Con
todo, la fe cristiana sigue siendo fe. Cuando deja de serlo no es para
convertirse en gnosis, sino para ceder su lugar a la evidencia de todo lo que
es; a la
terrible desnudez del alma en sí misma y de todas las cosas en sí mismas, dentro
y fuera del alma; a la inexcusable sinceridad de todas las formas, ideas y
deseos, en la desnuda Presencia de Dios; inmersos en el océano de luz
transverberante que es Dios. “Porque este es el mensaje que hemos oído de Él, y
os anunciamos a vosotros: que Dios es luz”[1].
Mientras
no llega esa hora del deslumbramiento judicial y beatificante (a cada uno, con
su muerte; a todos, con la Parusía), el justo vive de fe. Y más de la
obscuridad que de la luz de la fe. La vigorosa y levantada vida espiritual de
los santos no procede de arrobos, ni de visitas celestiales sensibles u otros
pregustos extraordinarios del Cielo. Es el fruto adecuado de la parte que
tienen en el descenso de la divinidad en el paso de la Luz por las tinieblas. Y
esa parte la alcanzan en los entenebrecimientos temporarios — penosísimos,
agónicos — de la ordinaria obscuridad de la fe.
Para
iluminarnos, la Luz que es Dios ha debido anonadarse, revestir nuestra carne
mortal, vivir a compás de nuestro minúsculo planeta, con sus días y sus noches,
y reducir el aspecto de su presencia insoportable a las proporciones de un
bocado de pan y de un sorbo de vino. Y para hacernos luminosos, debe dejarnos
totalmente a obscuras.

Líneas proporcionadas
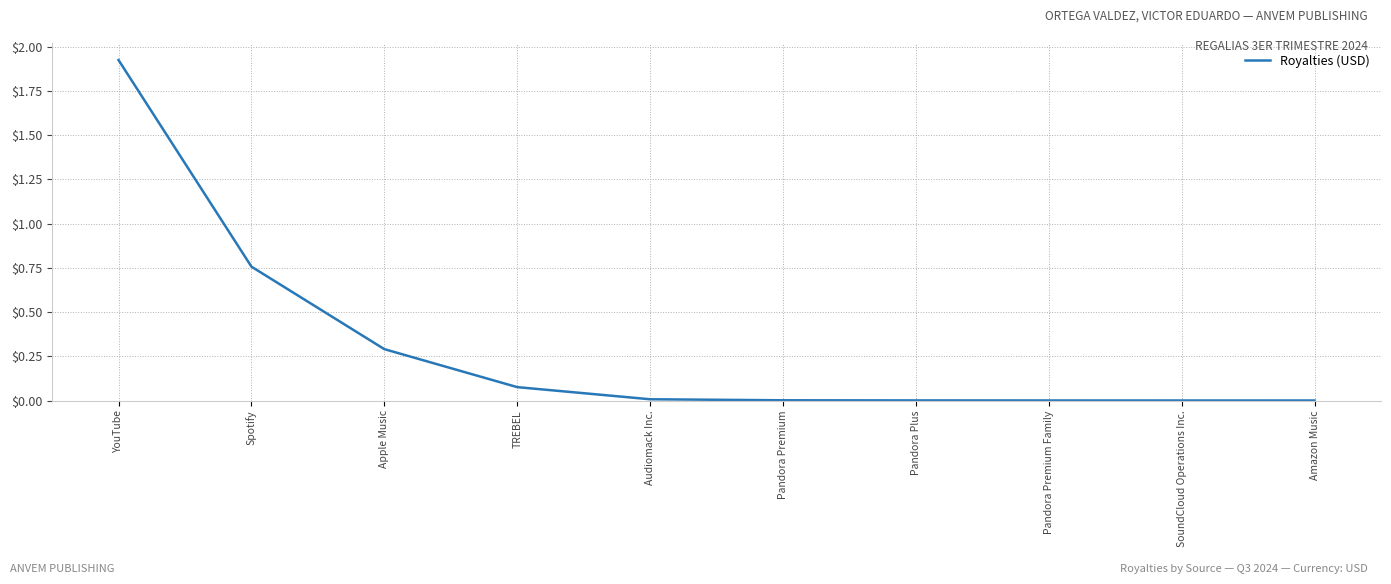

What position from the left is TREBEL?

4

--

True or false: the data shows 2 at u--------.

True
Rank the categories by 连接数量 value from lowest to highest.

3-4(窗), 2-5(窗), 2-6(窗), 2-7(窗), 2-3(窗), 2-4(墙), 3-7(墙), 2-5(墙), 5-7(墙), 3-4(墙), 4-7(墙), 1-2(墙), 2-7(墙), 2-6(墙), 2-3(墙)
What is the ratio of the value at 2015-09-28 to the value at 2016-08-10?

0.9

---

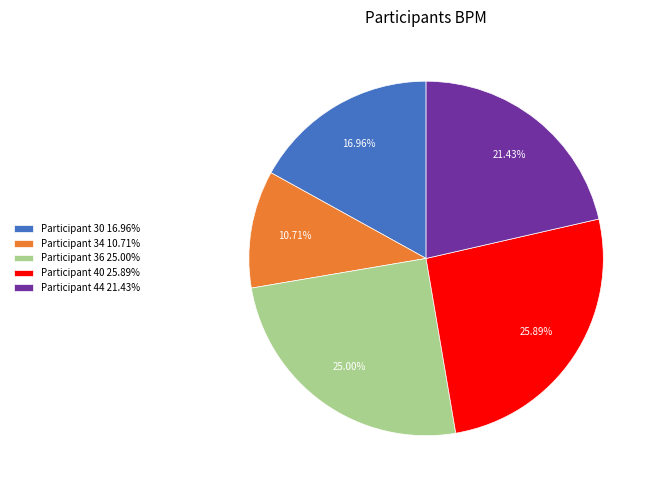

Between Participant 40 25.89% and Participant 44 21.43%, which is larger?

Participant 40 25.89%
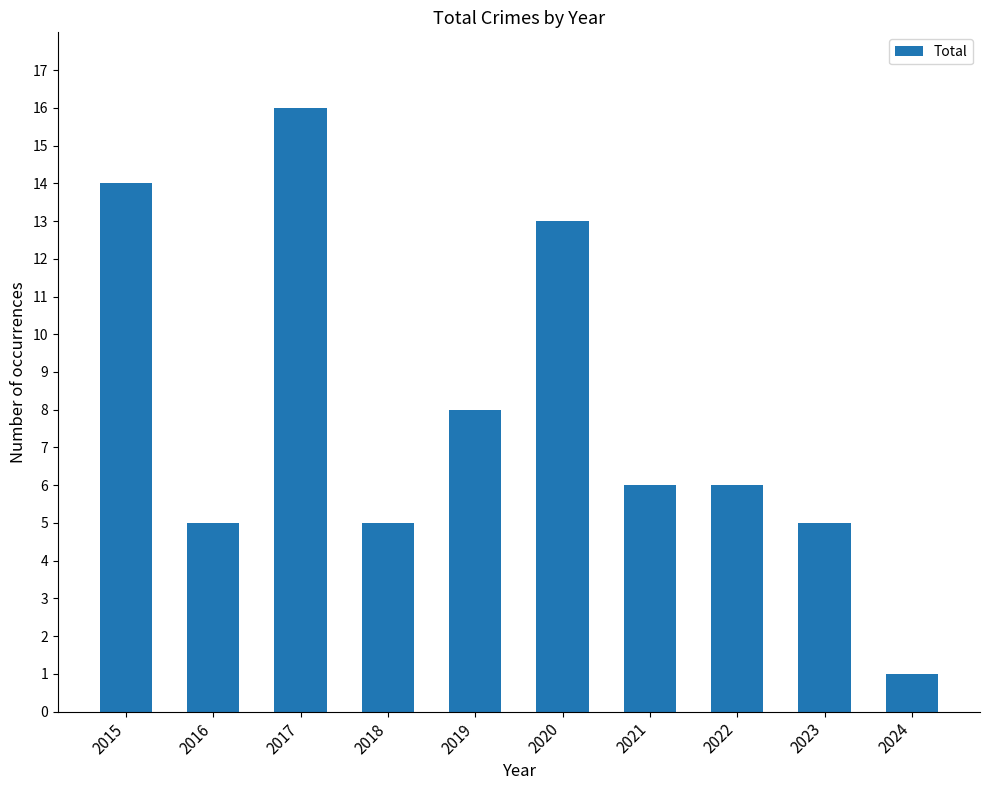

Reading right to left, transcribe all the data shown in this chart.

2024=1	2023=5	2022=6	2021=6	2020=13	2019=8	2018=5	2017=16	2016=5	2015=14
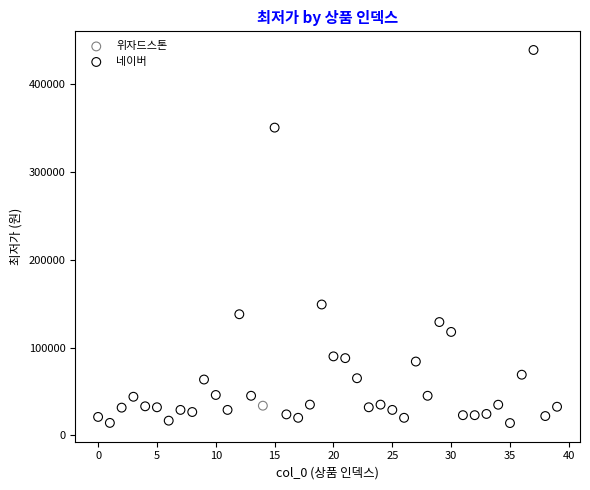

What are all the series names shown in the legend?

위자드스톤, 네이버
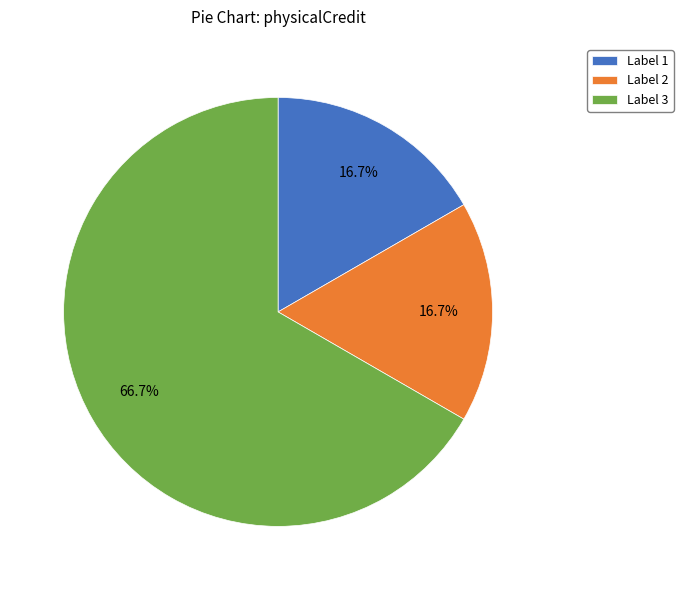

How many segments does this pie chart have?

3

Acciones requeridas
a. Según el texto sobre la fe cristiana, ¿de qué vive el justo mientras no llega la hora del deslumbramiento judicial y beatificante?
b. Enumere todas las acciones que, según el texto sobre la fe cristiana, ha debido realizar la Luz que es Dios para iluminarnos.
c. Prosiga el texto sobre la fe cristiana a partir de su última oración.

Respuestas por punto
a. Vive de fe, y más de la obscuridad que de la luz de la fe.

b.
- Anonadarse
- Revestir nuestra carne mortal
- Vivir a compás de nuestro minúsculo planeta, con sus días y sus noches
- Reducir el aspecto de su presencia insoportable a las proporciones de un bocado de pan y de un sorbo de vino

c.
La Luz
que es Dios quiere darse a nuestra inteligencia sin extorsión alguna de nuestra
libre voluntad. Oculta detrás de un velo de acontecimientos, acciones y palabras
(no ya tan sólo figurativos, como en la Antigua Ley, sino directamente expresivos
y eficaces), enriquece y depura nuestro precario y sucio vivir, dándonos al
mismo tiempo el mérito y la alegría de asear y de alajar nosotros mismos
(aceptando su ayuda libremente y en su honor), nuestra alma y sus potencias.
Sólo
así puede trocarnos —y ésta es la máxima divinización de nuestro lodo— en causas
libres de un conjunto de efectos propiamente divinos: los efectos propios de
nuestras participaciones en el sacerdocio del Verbo humanado. Y la primera de
todas, la de la Madre de Dios.
Antes
de referirnos determinadamente a esta suprema participación de nuestra naturaleza
en la capitalidad sacerdotal de Cristo, conviene dejar bien establecido que el
anonadamiento de que hemos venido hablando es el hecho mismo de la encarnación.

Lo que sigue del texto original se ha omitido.